Pull out each line in the rows that contains the word "schriftlicher".

[Start of Attachment]

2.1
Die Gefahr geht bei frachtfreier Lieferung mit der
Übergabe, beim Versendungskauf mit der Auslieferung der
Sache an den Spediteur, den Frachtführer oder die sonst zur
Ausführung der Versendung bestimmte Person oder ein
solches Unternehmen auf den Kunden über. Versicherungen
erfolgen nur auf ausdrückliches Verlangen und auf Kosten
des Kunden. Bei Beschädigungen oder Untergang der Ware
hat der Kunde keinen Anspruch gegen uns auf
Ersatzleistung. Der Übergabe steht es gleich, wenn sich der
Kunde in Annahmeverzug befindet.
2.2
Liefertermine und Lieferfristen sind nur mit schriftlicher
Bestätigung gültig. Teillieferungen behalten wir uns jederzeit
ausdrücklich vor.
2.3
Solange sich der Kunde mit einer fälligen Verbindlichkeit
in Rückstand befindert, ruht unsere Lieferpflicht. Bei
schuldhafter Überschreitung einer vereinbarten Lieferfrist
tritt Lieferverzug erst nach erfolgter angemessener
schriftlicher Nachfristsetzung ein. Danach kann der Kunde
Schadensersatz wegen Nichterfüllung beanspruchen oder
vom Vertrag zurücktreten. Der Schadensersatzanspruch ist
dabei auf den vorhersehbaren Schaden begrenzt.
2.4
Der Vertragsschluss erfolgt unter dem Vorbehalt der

[End of Attachment]

**EXERCISE RESPONSE**
Liefertermine und Lieferfristen sind nur mit schriftlicher
schriftlicher Nachfristsetzung ein. Danach kann der Kunde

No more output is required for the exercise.